La Cour constitutionnelle s’est prononcée le 18 novembre 2021 sur le recours en annulation partielle de la loi du 20 juillet 2020 portant des dispositions diverses relatives à la prévention du blanchiment de capitaux et du financement du terrorisme et à la limitation de l’utilisation des espèces (ci-après loi du 20 juillet 2020).
L’annulation est demandée de l’article 32, al. 1er, 1°, n), et des articles 153 à 170 de la loi du 20 juillet 2020. Cette loi a transposé la cinquième directive anti-blanchiment.
Il est reproché aux dispositions attaquées de violer articles 10 et 11 de la Constitution, lus en combinaison ou non avec la liberté d’entreprendre, en ce que le contrôle des conseillers fiscaux non certifiés est confié à l’IEC.
La Cour décide premièrement qu’il n’y a pas lieu de traiter de manière identique au regard de chaque aspect de la réglementation présentement attaquée :
La directive (UE) 2015/849 prévoit que les États membres exigent des autorités compétentes qu’elles assurent un suivi effectif du respect de la directive et qu’elles prennent les mesures nécessaires à cet effet.
En ce qui concerne les experts comptables externes et les conseillers fiscaux, les États membres peuvent permettre que ces fonctions soient exercées par un « organisme d’autorégulation », c’est-à-dire un organisme qui représente les membres d’une profession et joue un rôle pour édicter des règles les concernant, assurer certaines fonctions de contrôle ou de surveillance et veiller au respect des règles les concernant.
En soumettant les conseillers fiscaux certifiés au contrôle de l’IEC, le législateur belge a fait usage de la marge d’appréciation qui lui est laissée par la directive (UE) 2015/849.
L’IEC est, vis-à-vis de ces conseillers fiscaux, un organisme d’autorégulation au sens de l’article 3, point 5, de la directive (UE) 2015/849. L’IEC veille notamment au bon accomplissement de la profession de conseiller fiscal certifié par des spécialistes, dans le respect des règles applicables en matière d’accès et d’exercice de cette profession et, en particulier, dans le respect de l’obligation de secret professionnel.

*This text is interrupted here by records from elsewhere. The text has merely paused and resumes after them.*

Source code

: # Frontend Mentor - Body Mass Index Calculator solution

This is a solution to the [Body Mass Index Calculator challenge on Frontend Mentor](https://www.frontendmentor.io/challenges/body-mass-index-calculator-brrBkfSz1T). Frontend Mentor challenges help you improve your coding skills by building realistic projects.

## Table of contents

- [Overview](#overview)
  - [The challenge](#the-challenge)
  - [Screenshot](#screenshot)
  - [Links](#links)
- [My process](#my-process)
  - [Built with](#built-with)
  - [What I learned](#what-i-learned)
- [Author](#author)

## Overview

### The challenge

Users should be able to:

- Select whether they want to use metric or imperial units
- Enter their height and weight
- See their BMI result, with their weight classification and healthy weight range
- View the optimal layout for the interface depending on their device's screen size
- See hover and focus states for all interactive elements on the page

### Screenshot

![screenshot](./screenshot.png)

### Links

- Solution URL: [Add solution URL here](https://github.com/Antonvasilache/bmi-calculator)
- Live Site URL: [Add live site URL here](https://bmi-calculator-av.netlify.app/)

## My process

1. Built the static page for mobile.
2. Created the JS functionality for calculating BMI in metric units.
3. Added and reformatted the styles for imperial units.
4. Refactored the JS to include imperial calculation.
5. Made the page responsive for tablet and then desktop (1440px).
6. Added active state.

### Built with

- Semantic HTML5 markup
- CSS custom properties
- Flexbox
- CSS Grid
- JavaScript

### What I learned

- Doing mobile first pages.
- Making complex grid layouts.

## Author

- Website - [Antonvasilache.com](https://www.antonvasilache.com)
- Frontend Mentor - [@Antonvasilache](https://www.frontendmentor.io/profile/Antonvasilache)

Vis-à-vis des conseillers fiscaux non certifiés, l’IEC ne peut être considéré comme un organisme d’autorégulation. Il ne joue aucun rôle structurel dans l’élaboration ou le contrôle du respect des règles applicables aux conseillers fiscaux non certifiés. Les conseillers fiscaux non certifiés ne sont pas soumis aux mêmes règles que les conseillers fiscaux certifiés et ne sont pas non plus soumis à la même obligation de secret professionnel.
La Cour constitutionnelle rappelle que c’est la qualification en tant qu’organisme d’autorégulation d’un groupe professionnel déterminé qui permet de confier le contrôle de ce groupe professionnel à un organisme.

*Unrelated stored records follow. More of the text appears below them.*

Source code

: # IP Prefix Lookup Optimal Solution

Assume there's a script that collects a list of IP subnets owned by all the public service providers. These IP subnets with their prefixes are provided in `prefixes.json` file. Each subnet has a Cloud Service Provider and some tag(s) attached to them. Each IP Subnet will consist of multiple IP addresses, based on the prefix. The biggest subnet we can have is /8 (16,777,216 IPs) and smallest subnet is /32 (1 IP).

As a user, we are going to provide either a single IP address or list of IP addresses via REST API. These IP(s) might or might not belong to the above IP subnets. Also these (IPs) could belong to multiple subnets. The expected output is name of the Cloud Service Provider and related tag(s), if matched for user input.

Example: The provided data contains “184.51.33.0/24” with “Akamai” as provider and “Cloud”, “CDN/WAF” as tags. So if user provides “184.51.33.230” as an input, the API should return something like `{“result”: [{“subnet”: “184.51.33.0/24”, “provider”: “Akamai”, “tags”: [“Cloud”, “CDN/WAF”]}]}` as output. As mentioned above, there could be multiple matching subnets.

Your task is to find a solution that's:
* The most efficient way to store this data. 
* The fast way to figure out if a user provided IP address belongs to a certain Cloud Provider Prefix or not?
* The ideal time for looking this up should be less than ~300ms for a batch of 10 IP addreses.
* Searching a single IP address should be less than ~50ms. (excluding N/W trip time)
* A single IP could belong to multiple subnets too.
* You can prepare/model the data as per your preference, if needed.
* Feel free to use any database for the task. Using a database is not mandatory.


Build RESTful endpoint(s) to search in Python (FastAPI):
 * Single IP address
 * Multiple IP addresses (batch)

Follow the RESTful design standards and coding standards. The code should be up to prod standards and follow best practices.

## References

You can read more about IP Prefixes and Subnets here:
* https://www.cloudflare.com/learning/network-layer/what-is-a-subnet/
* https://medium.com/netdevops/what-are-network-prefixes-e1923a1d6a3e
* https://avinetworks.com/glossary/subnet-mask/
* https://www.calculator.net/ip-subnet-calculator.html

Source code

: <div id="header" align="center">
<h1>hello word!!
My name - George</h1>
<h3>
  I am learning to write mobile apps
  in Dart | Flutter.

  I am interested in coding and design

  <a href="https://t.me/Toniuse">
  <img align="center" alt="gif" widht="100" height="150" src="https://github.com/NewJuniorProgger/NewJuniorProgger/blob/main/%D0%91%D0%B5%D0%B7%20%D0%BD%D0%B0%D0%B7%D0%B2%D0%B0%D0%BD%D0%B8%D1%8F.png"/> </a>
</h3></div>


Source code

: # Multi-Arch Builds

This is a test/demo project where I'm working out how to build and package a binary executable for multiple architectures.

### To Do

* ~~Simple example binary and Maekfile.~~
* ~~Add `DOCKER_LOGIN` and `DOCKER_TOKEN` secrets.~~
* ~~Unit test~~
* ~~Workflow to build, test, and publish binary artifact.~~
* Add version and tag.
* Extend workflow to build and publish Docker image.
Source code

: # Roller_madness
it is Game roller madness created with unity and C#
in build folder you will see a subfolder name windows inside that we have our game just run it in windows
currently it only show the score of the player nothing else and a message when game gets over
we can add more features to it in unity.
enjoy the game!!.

La réglementation attaquée a pour effet que les conseillers fiscaux non certifiés, du fait de l’obligation d’inscription au registre public, certes sur une liste séparée, sont tenus de devenir membres de l’Institut.

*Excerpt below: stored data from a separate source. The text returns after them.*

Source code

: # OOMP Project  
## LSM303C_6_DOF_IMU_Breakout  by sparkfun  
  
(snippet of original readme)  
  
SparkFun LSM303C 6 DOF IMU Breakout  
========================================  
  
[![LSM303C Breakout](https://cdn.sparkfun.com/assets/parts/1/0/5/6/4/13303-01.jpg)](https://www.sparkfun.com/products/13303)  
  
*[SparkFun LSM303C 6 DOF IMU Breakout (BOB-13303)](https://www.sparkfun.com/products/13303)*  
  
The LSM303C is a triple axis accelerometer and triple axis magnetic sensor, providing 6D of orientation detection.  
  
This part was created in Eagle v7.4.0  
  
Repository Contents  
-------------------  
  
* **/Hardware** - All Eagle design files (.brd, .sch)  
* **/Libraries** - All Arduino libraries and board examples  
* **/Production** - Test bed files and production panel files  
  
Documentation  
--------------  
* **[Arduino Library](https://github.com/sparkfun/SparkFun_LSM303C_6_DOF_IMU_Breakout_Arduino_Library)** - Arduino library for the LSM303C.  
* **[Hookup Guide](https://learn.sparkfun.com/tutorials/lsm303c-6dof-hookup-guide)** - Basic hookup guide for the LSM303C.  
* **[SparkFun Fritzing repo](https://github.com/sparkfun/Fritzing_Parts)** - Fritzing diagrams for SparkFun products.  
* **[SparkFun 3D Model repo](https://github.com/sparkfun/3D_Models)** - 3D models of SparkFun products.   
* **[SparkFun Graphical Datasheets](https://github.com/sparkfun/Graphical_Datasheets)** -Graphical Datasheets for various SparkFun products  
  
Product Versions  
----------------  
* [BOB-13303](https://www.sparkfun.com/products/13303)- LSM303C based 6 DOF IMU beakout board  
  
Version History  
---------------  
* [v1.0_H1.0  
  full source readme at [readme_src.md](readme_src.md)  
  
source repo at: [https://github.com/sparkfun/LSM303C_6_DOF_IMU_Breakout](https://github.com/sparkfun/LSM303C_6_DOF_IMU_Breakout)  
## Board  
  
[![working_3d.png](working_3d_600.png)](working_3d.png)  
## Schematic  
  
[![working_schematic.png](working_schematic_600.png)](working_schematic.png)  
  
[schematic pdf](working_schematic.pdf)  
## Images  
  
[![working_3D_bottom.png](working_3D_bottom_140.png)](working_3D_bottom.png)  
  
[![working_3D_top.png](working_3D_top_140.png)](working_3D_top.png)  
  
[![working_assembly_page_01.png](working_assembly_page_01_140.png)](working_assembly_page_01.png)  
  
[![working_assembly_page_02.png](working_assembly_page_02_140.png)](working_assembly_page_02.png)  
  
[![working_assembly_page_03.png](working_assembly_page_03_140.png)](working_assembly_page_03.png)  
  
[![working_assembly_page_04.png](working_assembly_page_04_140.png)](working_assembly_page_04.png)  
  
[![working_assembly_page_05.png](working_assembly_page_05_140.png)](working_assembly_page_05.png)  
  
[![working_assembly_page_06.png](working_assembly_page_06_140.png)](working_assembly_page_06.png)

Il est raisonnablement justifié de soumettre les conseillers fiscaux non certifiés, tout comme les conseillers fiscaux certifiés, à un contrôle préventif en matière de blanchiment. Il n’est pas raisonnablement justifié de confier à l’IEC ce contrôle préventif à leur égard et de leur imposer l’obligation de devenir membres de cet Institut, sous peine d’une interdiction professionnelle.
Il y a lieu d’annuler les articles 153 à 170 ainsi que l’article 32, al. 1er, 1°, n), de la loi du 20 juillet 2020.
La Cour maintient les effets des dispositions annulées jusqu’à l’entrée en vigueur d’une nouvelle réglementation adoptée par le législateur et au plus tard jusqu’au 31 mars 2022 inclus.